The London Stock Exchange has welcomed the government’s move to grant a stamp duty holiday to newly-listed entrants, hailing it the first “meaningful change” seen in a long time.
Chancellor Rachel Reeves launched a three year stamp duty holiday for fresh listings on the London market in her Budget last month.
The Treasury’s plans have seen the 0.5 per cent charge paid by investors when purchasing shares in newly listed companies for the three years following their IPO be scrapped.
The move was highly anticipated across the City in hopes it will revitalise the ailing market and attract listings which had been lost to overseas markets who had more favourable conditions, in particular New York.
It has also been welcomed by the stock exchange itself, with LSE deputy chief executive Charlie Walker hailing the move.
Speaking to City AM, Walker said: “It’s great the government’s making an exemption for all IPOs on the London Stock Exchange.
“It’s a recognition of the important role that the UK capital markets can play in driving growth of the economy.”
“Obviously, we’d like to see it go furher…but this is the first sort of meaningful change that we’ve seen in quite a long time.”
Investors are also increasingly optimistic on UK IPOs in 2026, with over 30 per cent expecting to see between 51 and 70 IPOs across the market next year, according to the investor survey from Edelman Smithfield.
Encourage domestic investing
The holiday is also part of the government’s bid to push more Brits into investing in the UK, with the Chancellor also slashing the cash ISA ceiling to £12,000 to push people into opening a stocks and shares ISA.
Walker also noted the importance of changes to pension legislation, aimed at increasing the amount of investment from pension funds in the UK.
This includes the Mansion House Accords, which saw major UK pension providers commit to investing at least 10 per cent of their pension funds by 2030, with 5 per cent committed to the UK.
He said: “The pensions bill…that’s a meaningful step forward.
“The Mansion House Accord will drive more British capital into UK scale ups. A lot has bene done, but there’s a lot more that could be done.”
The FTSE’s hidden gems
UK analysts and portfolio managers are also hailing small caps at the exchange’s ‘hidden gems’, noting the AIM market’s vitality in boosting retail investment.

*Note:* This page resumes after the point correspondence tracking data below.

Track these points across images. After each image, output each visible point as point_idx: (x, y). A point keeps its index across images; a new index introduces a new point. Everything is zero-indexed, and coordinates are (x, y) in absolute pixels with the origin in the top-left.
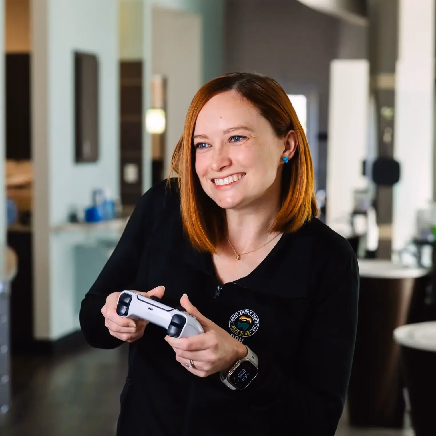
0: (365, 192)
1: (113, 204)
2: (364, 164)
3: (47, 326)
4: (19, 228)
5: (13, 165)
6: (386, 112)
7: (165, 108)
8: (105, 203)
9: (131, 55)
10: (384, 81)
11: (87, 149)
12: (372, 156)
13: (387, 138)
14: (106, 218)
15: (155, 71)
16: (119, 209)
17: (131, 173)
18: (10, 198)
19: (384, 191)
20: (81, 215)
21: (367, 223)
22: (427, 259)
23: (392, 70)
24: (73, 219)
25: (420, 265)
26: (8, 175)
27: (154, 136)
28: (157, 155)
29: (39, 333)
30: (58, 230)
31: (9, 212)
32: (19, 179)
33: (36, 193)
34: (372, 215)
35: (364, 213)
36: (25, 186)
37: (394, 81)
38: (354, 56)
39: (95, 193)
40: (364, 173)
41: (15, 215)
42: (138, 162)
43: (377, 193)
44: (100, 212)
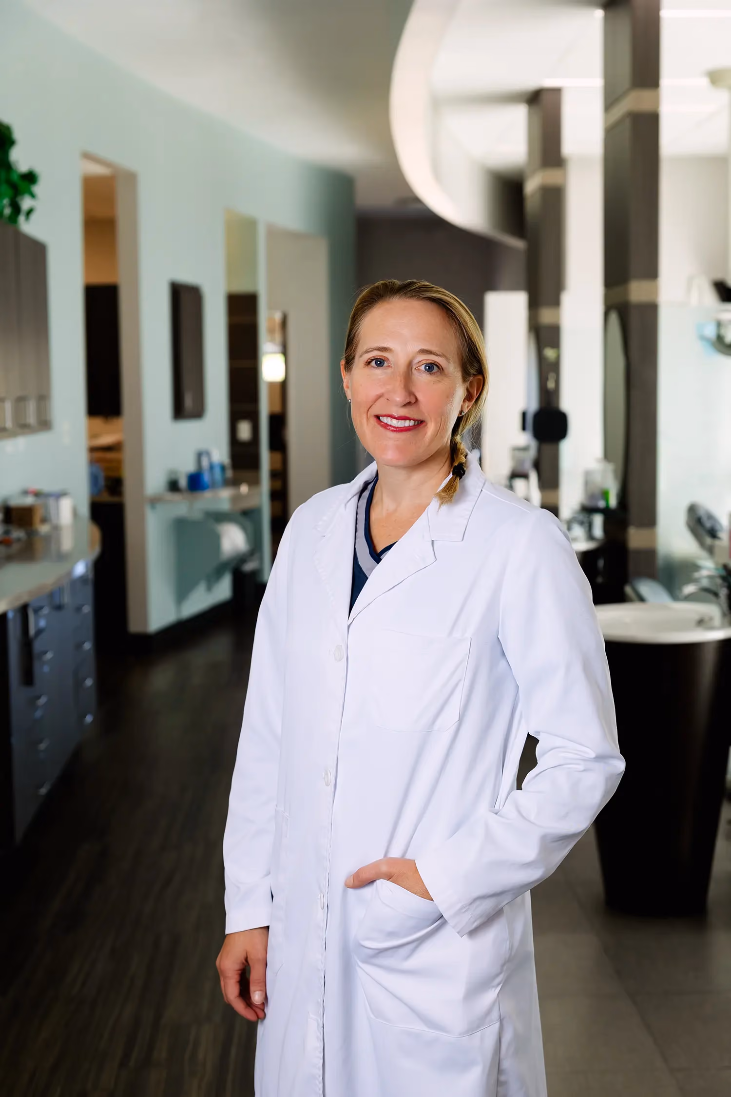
0: (525, 449)
1: (223, 468)
2: (524, 415)
3: (144, 616)
4: (106, 498)
5: (98, 422)
6: (549, 353)
7: (285, 352)
8: (211, 467)
9: (242, 287)
10: (546, 316)
11: (188, 402)
12: (533, 406)
13: (551, 385)
14: (213, 486)
15: (271, 307)
16: (229, 473)
17: (244, 431)
18: (92, 462)
19: (547, 448)
20: (183, 483)
21: (528, 488)
22: (598, 531)
23: (556, 302)
24: (173, 486)
25: (590, 537)
26: (92, 435)
27: (271, 385)
28: (277, 409)
29: (134, 627)
30: (154, 501)
31: (94, 479)
32: (107, 439)
33: (127, 455)
34: (533, 477)
35: (525, 476)
36: (113, 448)
37: (558, 316)
38: (513, 287)
39: (199, 455)
40: (524, 428)
41: (102, 482)
42: (253, 417)
43: (539, 451)
44: (206, 477)
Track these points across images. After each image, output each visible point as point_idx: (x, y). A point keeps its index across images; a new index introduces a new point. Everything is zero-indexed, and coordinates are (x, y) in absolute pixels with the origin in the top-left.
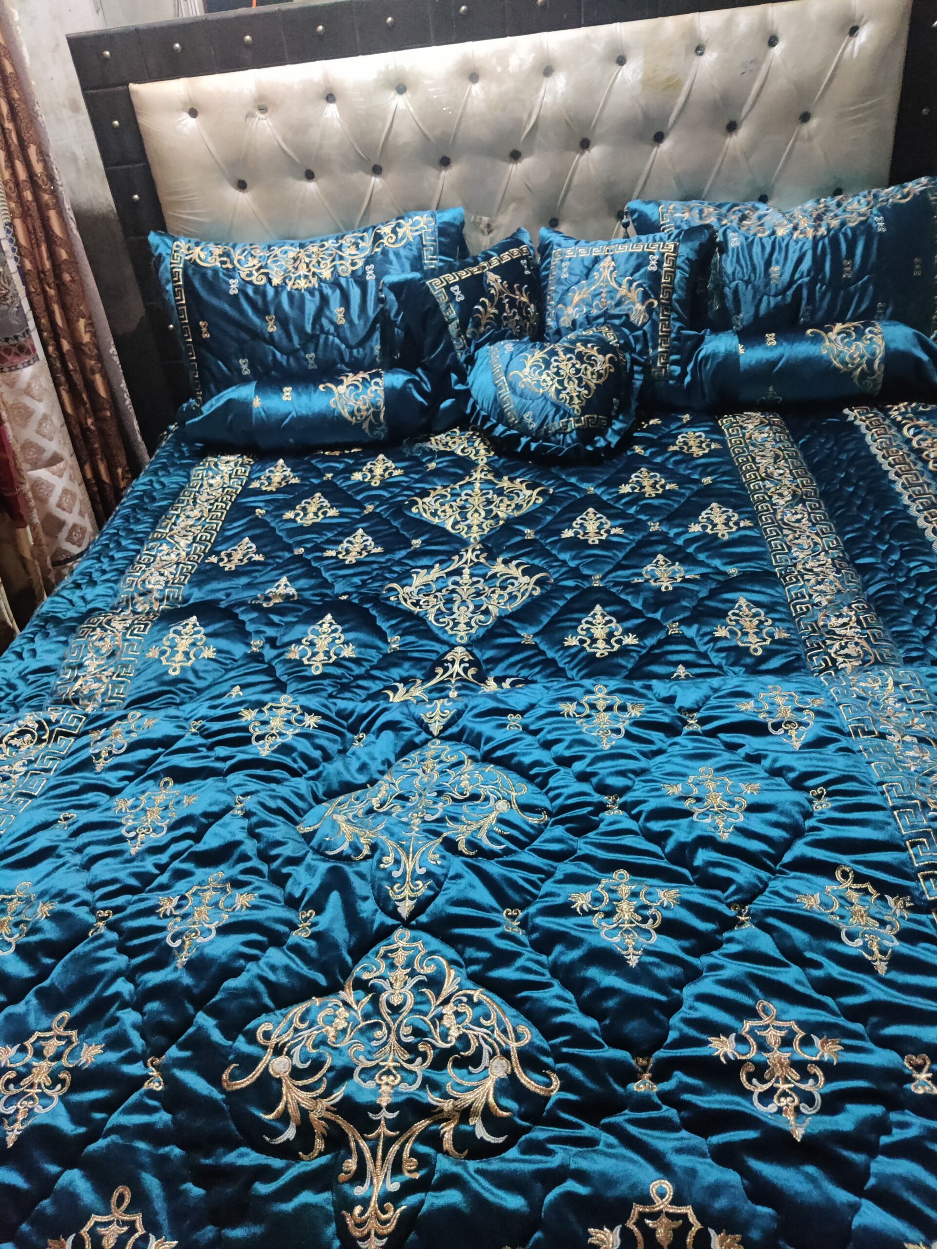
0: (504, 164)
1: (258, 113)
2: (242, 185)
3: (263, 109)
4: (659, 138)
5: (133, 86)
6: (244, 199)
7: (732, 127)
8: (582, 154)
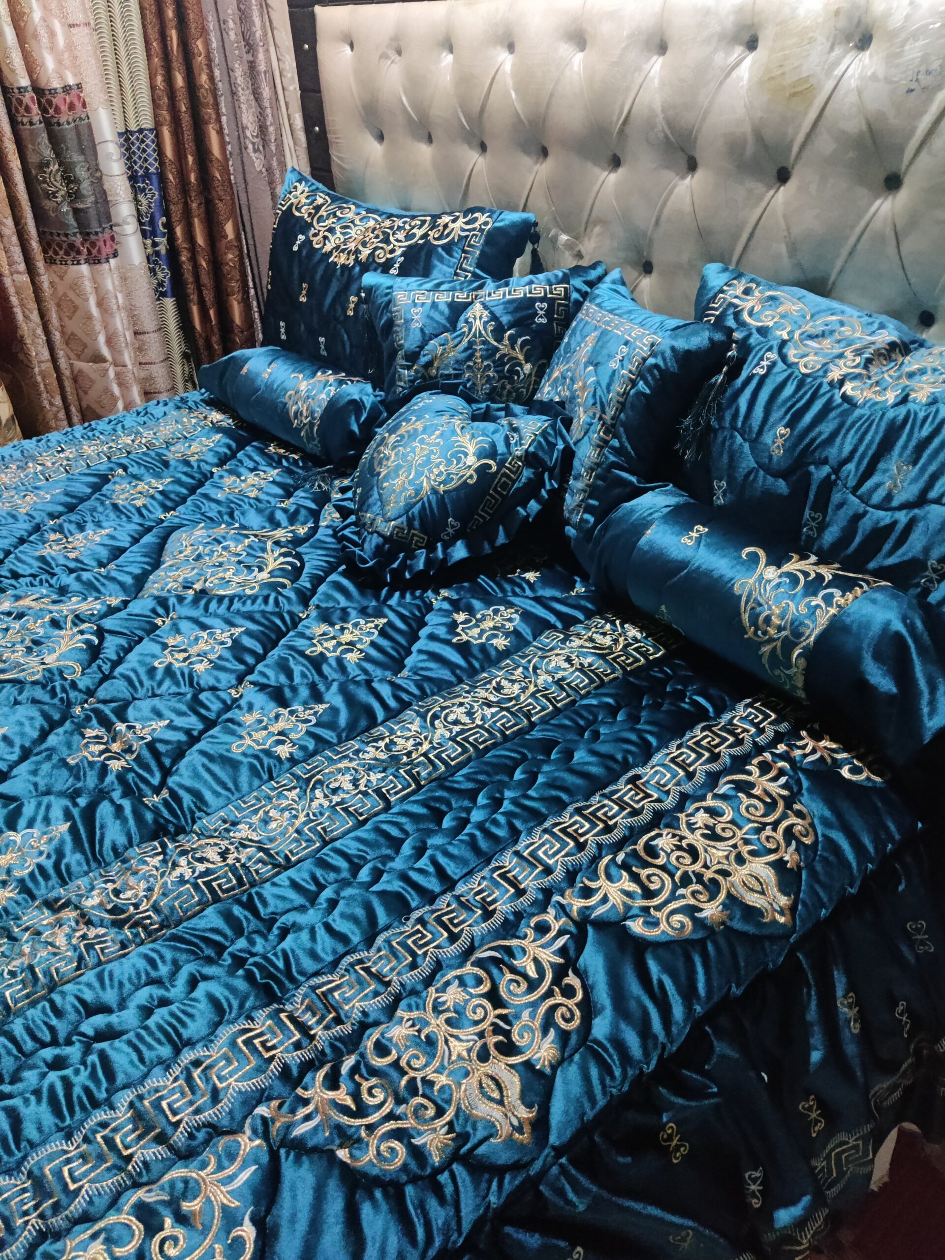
0: (596, 170)
1: (394, 56)
2: (381, 138)
3: (399, 53)
4: (783, 176)
5: (318, 9)
6: (375, 150)
7: (893, 183)
8: (683, 178)
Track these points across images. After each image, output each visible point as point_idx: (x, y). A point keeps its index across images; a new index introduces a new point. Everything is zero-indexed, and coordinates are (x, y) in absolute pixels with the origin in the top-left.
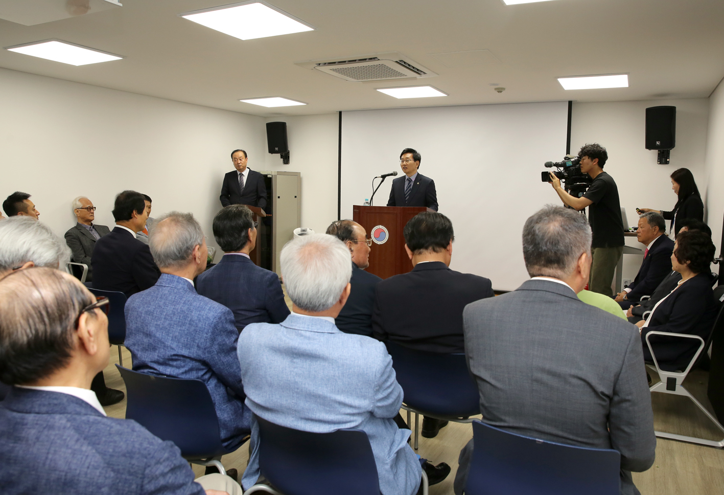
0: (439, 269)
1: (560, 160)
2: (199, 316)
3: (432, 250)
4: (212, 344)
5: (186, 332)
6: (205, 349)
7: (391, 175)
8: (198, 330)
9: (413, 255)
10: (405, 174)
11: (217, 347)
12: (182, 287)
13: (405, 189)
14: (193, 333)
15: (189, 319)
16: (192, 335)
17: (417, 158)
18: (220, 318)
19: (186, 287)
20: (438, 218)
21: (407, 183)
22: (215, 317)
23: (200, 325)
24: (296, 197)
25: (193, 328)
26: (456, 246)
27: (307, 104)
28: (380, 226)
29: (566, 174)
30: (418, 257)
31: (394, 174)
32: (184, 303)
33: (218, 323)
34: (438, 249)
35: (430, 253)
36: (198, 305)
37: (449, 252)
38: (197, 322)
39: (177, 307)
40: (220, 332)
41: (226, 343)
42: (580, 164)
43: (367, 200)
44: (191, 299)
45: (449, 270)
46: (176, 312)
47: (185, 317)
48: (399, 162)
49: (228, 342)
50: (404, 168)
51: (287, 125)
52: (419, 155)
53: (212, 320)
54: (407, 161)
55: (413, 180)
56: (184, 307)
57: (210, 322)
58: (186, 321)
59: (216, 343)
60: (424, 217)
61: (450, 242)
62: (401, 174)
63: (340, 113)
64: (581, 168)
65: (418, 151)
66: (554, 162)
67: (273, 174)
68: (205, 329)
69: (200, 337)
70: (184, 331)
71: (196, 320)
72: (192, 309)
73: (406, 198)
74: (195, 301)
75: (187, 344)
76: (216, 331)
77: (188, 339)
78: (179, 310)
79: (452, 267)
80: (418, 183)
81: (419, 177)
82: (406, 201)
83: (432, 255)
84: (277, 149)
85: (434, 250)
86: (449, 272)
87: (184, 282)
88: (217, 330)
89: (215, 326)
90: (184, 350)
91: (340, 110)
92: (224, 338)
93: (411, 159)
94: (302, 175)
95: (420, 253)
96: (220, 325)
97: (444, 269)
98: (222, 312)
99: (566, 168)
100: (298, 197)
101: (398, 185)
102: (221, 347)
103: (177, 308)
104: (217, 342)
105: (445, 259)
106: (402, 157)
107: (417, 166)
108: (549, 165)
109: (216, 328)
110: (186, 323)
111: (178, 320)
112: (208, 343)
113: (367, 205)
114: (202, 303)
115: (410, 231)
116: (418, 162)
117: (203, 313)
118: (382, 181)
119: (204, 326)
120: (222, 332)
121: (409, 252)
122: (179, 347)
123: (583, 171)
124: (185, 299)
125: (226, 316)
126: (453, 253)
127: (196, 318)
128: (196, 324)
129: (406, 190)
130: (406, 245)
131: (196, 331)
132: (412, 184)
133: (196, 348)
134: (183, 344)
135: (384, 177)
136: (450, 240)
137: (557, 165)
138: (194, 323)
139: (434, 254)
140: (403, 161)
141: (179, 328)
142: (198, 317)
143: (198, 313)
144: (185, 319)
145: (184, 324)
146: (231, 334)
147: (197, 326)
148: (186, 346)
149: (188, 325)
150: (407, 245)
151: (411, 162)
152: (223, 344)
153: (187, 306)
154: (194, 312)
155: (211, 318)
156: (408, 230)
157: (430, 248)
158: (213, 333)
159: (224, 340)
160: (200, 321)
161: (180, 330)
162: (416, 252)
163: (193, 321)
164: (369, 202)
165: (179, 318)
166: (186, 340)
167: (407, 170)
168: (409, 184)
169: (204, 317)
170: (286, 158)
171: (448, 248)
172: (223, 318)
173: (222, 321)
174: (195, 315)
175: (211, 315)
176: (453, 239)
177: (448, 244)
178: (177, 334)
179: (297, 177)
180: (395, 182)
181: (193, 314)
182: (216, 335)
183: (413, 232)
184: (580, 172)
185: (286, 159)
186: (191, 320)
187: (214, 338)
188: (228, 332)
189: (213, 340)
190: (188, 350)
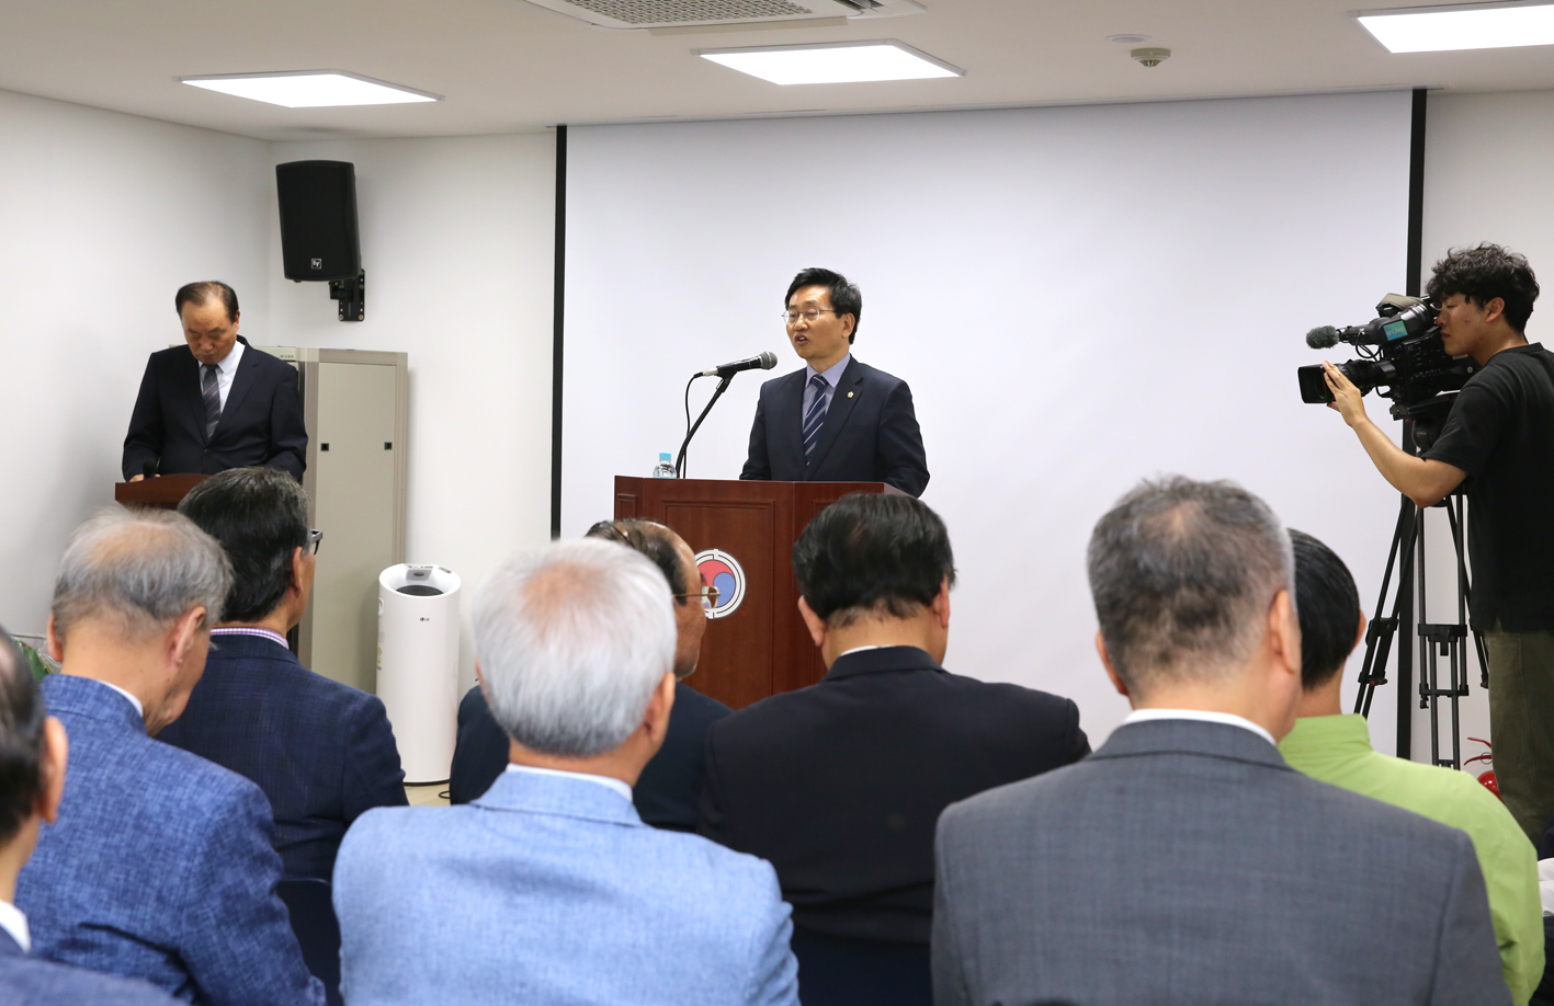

AIM is the largest growth market in Europe, with the market being home to approximately a third of all companies listed on the LSE.
But, small caps have struggled in recent years, weighed down by weak investor sentiment and a lack of inflows, resulting in valuations hitting significant lows.
The junior exchange has seen scores of firms quit the public markets, with the number of AIM constituents falling to 688 at the end of 2024 down from a significant high of roughly 1,700 at the market’s peak in 2007.
However, investors can capitalise on undervalued prices, as small caps are able to develop and grow in value at a faster pace where large companies might struggle to hit fresh highs.
Small caps mainly operate in niche industries, such as biotech and clean energy, and tend to be overlooked by institutional investors, allowing retail investors who spot the undervalued stocks to take advantage before others notice.
Walker said: “We’ve got something very special in the UK in this great market, there’s a lot of changes being made at the moment.”
Walker added the exchange had just finished a consultation on the market which looked at the “regulatory environment” and aims to “provide the flexibility for small and mid-cap companies to grow on the public markets”.